Who calls the shots here?
Intellectual humility requires scientists to go slowly. Editing genes isn’t like renovating your kitchen. As Klaus Rajewsky, of the Max Delbruck Center for Molecular Medicine, pointed out Tuesday, “We have become masters in the art of manipulating genes, but our understanding of their function and interaction is far more limited.”
Eric Lander, who heads the Broad Institute in Cambridge and was a leader of the effort to sequence the human genome, offered a valediction to Tuesday’s session that addressed both the enormous possibilities of the new technologies and the reasons for being extremely cautious. He said there are 4,000 to 5,000 genetic variants associated with human diseases. But these variants don’t necessarily cause those diseases; they just make them slightly more prevalent. Moreover, genes can have multiple purposes — day jobs and night jobs, as Lander put it. These are complex systems, not modules that you can pop out and replace with a better version with zero unintended consequences.
Lander said he could think of only a handful of human diseases that CRISPR could plausibly address at this time, and even then, he said, we should ask whether such genetic manipulation is a good idea. That’s because Nature has had millions of years to do the same experiment and has not done so.
“If it is such a good idea, I want to scratch my head and say why didn’t evolution try to do that, and increase that in the population?” Lander said.
“We largely exist in a state of limited knowledge,” he said. “Before we make permanent changes to the human gene pool, we should exercise considerable caution.”
Which brings us back to aging. Is it a bug, or a feature?
In reporting this item I came across a story I wrote on biotech [please forgive bad formatting] and Craig Venter, published on Nov. 29, 1998, in the Post magazine. The most surprising line came from Venter:
“Intelligent application of this technology is one to two centuries away.”
A surprising comment from one of the big boosters of synthetic biology.
The story ends with my quasi-neo-crypto-Luddite peroration:
Perfection may be a dangerous goal. Nature has feedback systems. There are microbes that adapt to our every move. We think of ourselves as the rulers of the planet; the microbes think of us as a useful host. At some level, we’re still just a bunch of meat.

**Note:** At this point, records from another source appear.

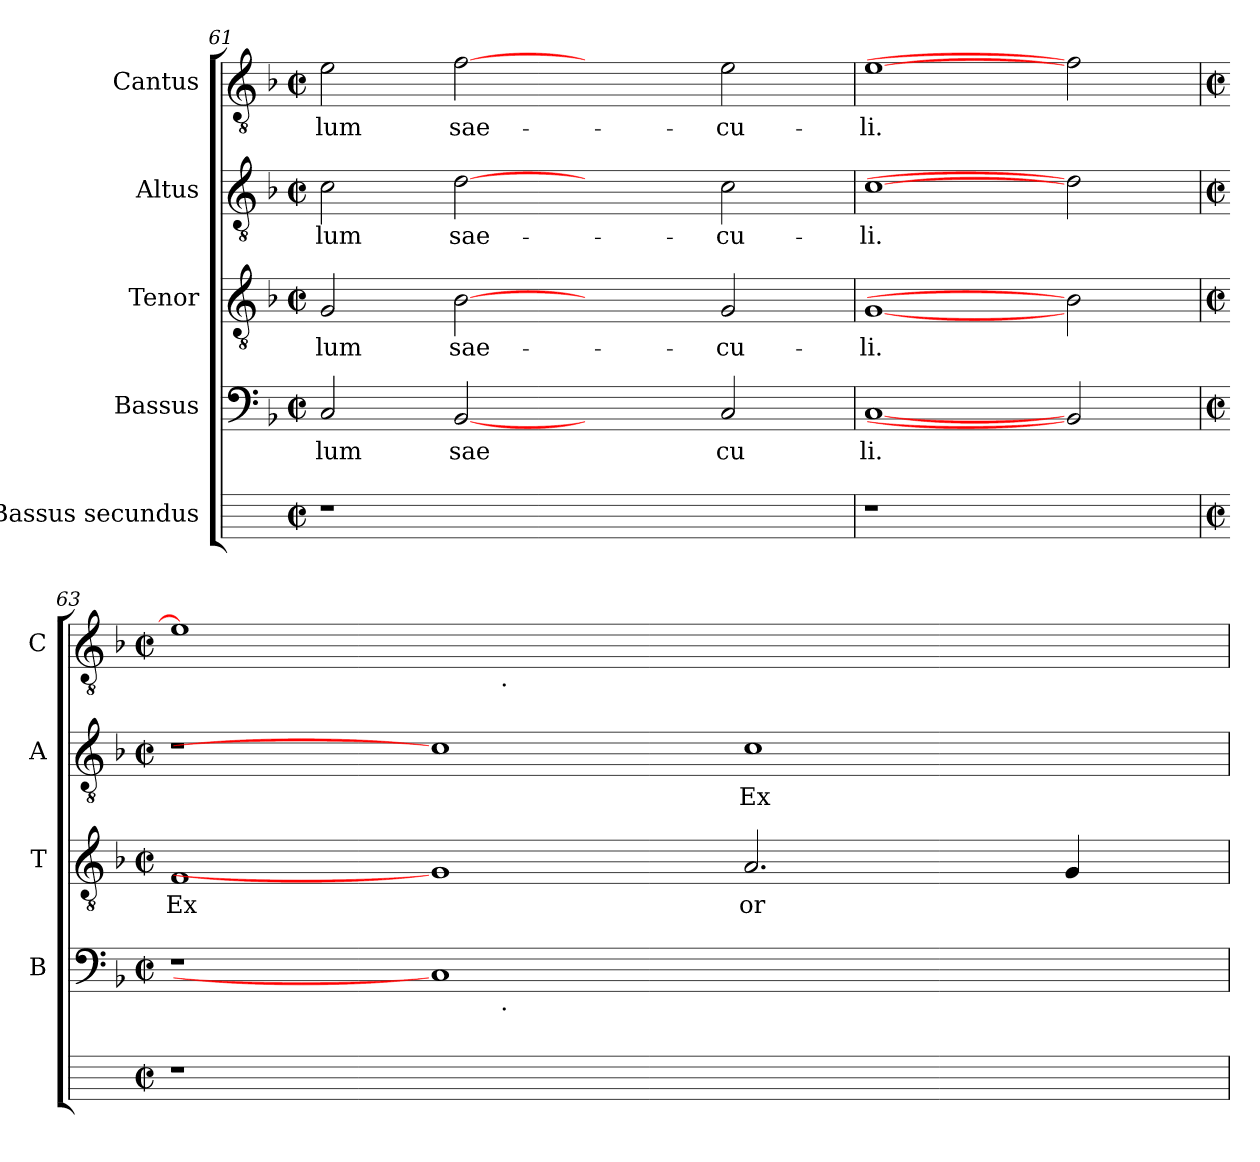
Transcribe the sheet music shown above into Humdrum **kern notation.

**kern	**kern	**text	**kern	**text	**kern	**text	**kern	**text
*part5	*part4	*part4	*part3	*part3	*part2	*part2	*part1	*part1
*staff5	*staff4	*staff4	*staff3	*staff3	*staff2	*staff2	*staff1	*staff1
*I"Bassus  secundus	*I"Bassus	*	*I"Tenor	*	*I"Altus	*	*I"Cantus	*
*	*I'B	*	*I'T	*	*I'A	*	*I'C	*
*	*clefF4	*	*clefGv2	*	*clefGv2	*	*clefGv2	*
*k[]	*k[b-]	*	*k[b-]	*	*k[b-]	*	*k[b-]	*
*C:	*F:	*	*F:	*	*F:	*	*F:	*
*M2/2	*M2/2	*	*M2/2	*	*M2/2	*	*M2/2	*
*met(c|)	*met(c|)	*	*met(c|)	*	*met(c|)	*	*met(c|)	*
=61	=61	=61	=61	=61	=61	=61	=61	=61
!	!	!LO:LY:b:cj	!	!LO:LY:b:cj	!	!LO:LY:b:cj	!	!LO:LY:b:cj
1r	2C/	lum	2G/	-lum	2c\	-lum	2e\	-lum
!	!	!LO:LY:b:cj	!	!LO:LY:b:cj	!	!LO:LY:b:cj	!	!LO:LY:b:cj
.	[2BB-	sae	[2B-	sae-	[2d	sae-	[2f	sae-
1ryy	2ryy	.	2ryy	.	2ryy	.	2ryy	.
!	!	!LO:LY:b:cj	!	!LO:LY:b:cj	!	!LO:LY:b:cj	!	!LO:LY:b:cj
.	2C/	cu	2G/	-cu-	2c\	-cu-	2e\	-cu-
=62	=62	=62	=62	=62	=62	=62	=62	=62
!	!	!LO:LY:b:cj	!	!LO:LY:b:cj	!	!LO:LY:b:cj	!	!LO:LY:b:cj
1r	[1C	li.	[1G	-li.	[1c	-li.	[1e	-li.
2ryy	2BB-]	.	2B-]	.	2d]	.	2f]	.
!!LO:PB:g=z
=63!	=63!	=63!	=63!	=63!	=63!	=63!	=63!	=63!
*M2/2	*M2/2	*	*M2/2	*	*M2/2	*	*M2/2	*
*met(c|)	*met(c|)	*	*met(c|)	*	*met(c|)	*	*met(c|)	*
!	!	!	!	!LO:LY:b:cj	!	!	!	!
*	*^	*	*	*	*	*	*	*
1r	1r	1ryy	.	1F	Ex	1r	.	1e]	.
0ryy	1C]	16..ryy	.	1G]	.	1c]	.	16..ryy	.
!	!	!	!	!	!	!	!	!LO:TX:b:t=.	!
!	!	!LO:TX:b:t=.	!	!	!	!	!	!	!
.	.	1ryy	.	.	.	.	.	1ryy	.
!	!	!	!	!	!LO:LY:b:cj	!	!LO:LY:b:cj	!	!
.	1ryy	.	.	2.A/	or	1c	Ex-	.	.
.	.	2ryy	.	.	.	.	.	2ryy	.
.	.	4ryy	.	.	.	.	.	4ryy	.
!	!	!	!	!	!LO:LY:b:cj	!	!	!	!
.	.	.	.	4G/	.	.	.	.	.
.	.	8ryy	.	.	.	.	.	8ryy	.
.	.	64ryy	.	.	.	.	.	64ryy	.
*	*v	*v	*	*	*	*	*	*	*
=	=	=	=	=	=	=	=	=
*-	*-	*-	*-	*-	*-	*-	*-	*-
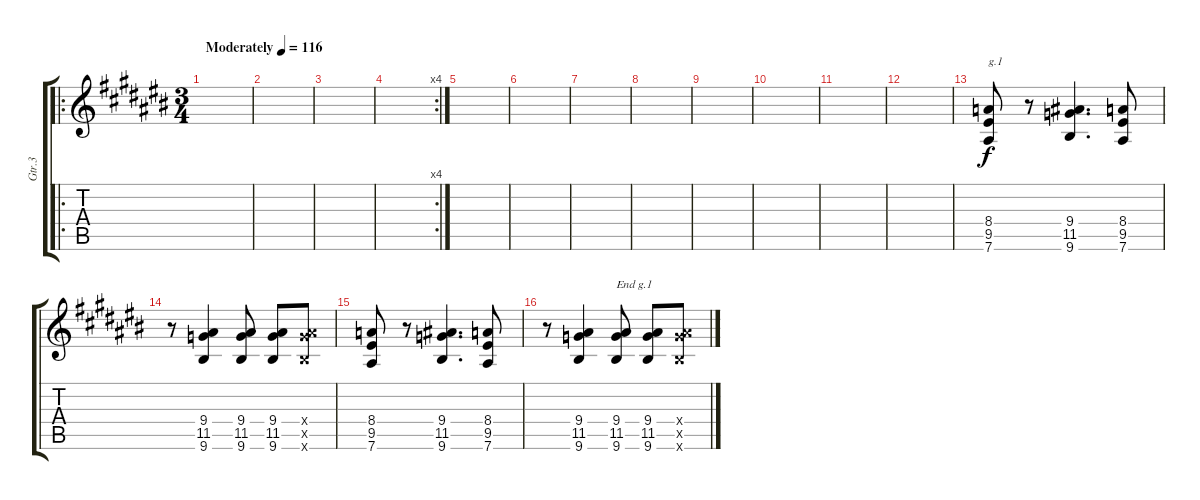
\track ("Gtr.3" "Gtr.3") {instrument electricguitarclean}
\staff {score tabs}
\tuning (Eb4 Bb3 Gb3 Db3 Ab2 Eb2) {hide}
\ro
\ts (3 4)
\tempo (116 "Moderately")
\clef g2
\ks c#
|
|
|
\rc 4
|
|
|
|
|
|
|
|
|
(8.4 9.5 7.6).8{txt "g.1"} r.8 (9.4 11.5 9.6).4{d} (8.4 9.5 7.6).8 |
r.8 (9.4 11.5 9.6).4 (9.4 11.5 9.6).8 (9.4 11.5 9.6).8 (9.4{x} 11.5{x} 9.6{x}).8 |
(8.4 9.5 7.6).8 r.8 (9.4 11.5 9.6).4{d} (8.4 9.5 7.6).8 |
r.8 (9.4 11.5 9.6).4 (9.4 11.5 9.6).8{txt "End g.1"} (9.4 11.5 9.6).8 (9.4{x} 11.5{x} 9.6{x}).8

Perfection may not even be a goal worth pursuing. There is something more interesting about a mortal, imperfect life. Here’s a thought: The revolutionaries of the future will be the people who keep their lives natural. They will choose to grow old. They will allow themselves to experience pain and suffering, so that their joys and triumphs will be all the more intense. They will walk in the woods and sing songs and appreciate the bounty of the planet. Two lovers might put down a blanket and have a picnic. They will fall asleep, because they still get sleepy. They will do this instead of going to the lab to be genetically reengineered.